Endpoint Protection

I've been noticing really high winlogon i/o read bytes in the multi-gigabyte range.  In troubleshooting a range of programs and services, the culprit is the "Proactive Threat Protection".  As a test I uninstalled proactive threat protection and the i/o read bytes fell to the mb range. 

What are my options?  Obviously my policy will just reinstall Proactive and I don't really want to turn it off. 

This looks like a tuning question more than anything else. 


We are set on the defaults  of "scan frequency" symantec default.  I didn't set this up so it looks like the rest of the settings are default also.

The main symptom from my engineering users is this HIGH read/ i/o really slows down the workstation, creates constant hard drive activity and in general is making my engineering users life miserable.

Do you have the option to scan new processes when they start?  I would recommend testing with that setting disabled.

Is there a particular process that is taking up a lot of CPU?  Anything in the system or threat log for Proactive Threat Protection?

sandra

Seems like PTP is scanning the files.

set the scan only when a file is modified, check if that goes down.

policies - antivirus and antispyware - file system autoprotect-
advance scanning and monitoring.
check only when file is modified.

go to policies
true scan proactive threat scan
in the scannign frequency, put a time which would be similar to your weekly scan..
first check if that goes down.

RTVSCAN consumes a high amount of cpu when it's scanning.  What executable runs PTO?

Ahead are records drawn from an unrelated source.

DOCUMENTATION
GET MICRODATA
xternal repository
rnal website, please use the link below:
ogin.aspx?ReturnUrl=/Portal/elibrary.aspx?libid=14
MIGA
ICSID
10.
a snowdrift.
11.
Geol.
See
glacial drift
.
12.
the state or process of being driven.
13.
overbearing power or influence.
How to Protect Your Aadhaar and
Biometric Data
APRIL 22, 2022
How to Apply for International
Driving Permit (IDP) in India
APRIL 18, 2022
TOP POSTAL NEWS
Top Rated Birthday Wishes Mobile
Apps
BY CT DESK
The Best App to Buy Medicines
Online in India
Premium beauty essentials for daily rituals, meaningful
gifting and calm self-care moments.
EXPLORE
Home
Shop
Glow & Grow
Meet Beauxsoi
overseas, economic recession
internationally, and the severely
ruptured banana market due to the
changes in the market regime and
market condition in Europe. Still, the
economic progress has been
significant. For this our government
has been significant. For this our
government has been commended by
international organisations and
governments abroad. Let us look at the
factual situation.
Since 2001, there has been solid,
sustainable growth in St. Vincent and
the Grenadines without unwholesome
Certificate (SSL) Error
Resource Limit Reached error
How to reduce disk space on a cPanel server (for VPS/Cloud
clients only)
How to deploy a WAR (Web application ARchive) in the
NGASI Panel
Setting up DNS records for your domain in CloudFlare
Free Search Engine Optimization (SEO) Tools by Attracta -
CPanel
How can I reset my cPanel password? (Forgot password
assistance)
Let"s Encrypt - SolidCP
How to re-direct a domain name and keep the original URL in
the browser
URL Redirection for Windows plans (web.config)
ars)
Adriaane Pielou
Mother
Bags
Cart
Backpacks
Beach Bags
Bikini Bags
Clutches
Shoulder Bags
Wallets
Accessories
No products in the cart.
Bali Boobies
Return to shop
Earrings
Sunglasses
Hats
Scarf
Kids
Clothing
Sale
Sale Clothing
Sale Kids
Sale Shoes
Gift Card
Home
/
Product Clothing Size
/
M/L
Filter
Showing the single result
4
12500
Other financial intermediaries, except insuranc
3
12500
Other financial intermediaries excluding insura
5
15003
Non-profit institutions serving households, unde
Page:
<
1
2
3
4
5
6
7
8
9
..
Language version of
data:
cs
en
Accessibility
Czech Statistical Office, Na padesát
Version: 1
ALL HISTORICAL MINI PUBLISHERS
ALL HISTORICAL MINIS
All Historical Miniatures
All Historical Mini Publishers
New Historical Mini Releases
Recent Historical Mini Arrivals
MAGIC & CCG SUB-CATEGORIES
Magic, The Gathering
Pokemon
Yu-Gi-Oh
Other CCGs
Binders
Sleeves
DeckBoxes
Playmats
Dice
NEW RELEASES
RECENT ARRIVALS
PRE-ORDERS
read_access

Part of the difficulty is I'm inheriting a corporate policy.  I've already written a memo to the Security person at our home office strongly suggesting I not inherit their settings so I can control this locally.

We write a lot of software so files (unlike the average user) change very frequently. 

When I uninstalled PTP the problem went away.  i.e. I'd say that's the culprit.

What I think might be happening is that PTP is interacting with something on the system that it is scanning repeatedly, which (naturally) uninstalling PTP would stop the scanning from happening.  How many machines do you see affected by this?  Do you use a lot of custom (homegrown) applications?  I would suggest whitelisting these processes (via Centralized Exception - Add - TruScan Proactive Threat Scan Exceptions) and see if this issue goes away.

COH32.exe is related to PTP.  You may see more than one of these processes running along with RTVSCAN.exe.

sandra

I don't believe that the File System Auto-Protect settings will affect the scanning frequency of PTP.  They are scanning different things.

sandra

What is PTP scanning then? 

"AntiVirus and AntiSpyware scans rely mostly on signatures to detect known threats.  Proactive threat scans use heuristics to detect unknown threats.  The Heuristic process scan analyzes the behavior of an application or a process." 

-- from Title: 'Symantec Endpoint Protection: About Proactive Threat Protection.'
Document ID: 2007102515015148
> Web URL: http://service1.symantec.com/SUPPORT/ent-security.nsf/docid/2007102515015148

Some additional comparisons:

Title: 'Protections provided by Symantec Security Products'
Document ID: 2008091810022648
> Web URL: http://service1.symantec.com/SUPPORT/ent-security.nsf/docid/2008091810022648

sandra

How would you whitelist a specific process.  The procedure is less than clear.  We have a ton of homegrown files so how could I get them excepted by PTP?   Oh and I see all of our machines in our software group affected.  This is in many ways significantly slowing down their processes due to what appears to be PTP's incredibly aggressive nature.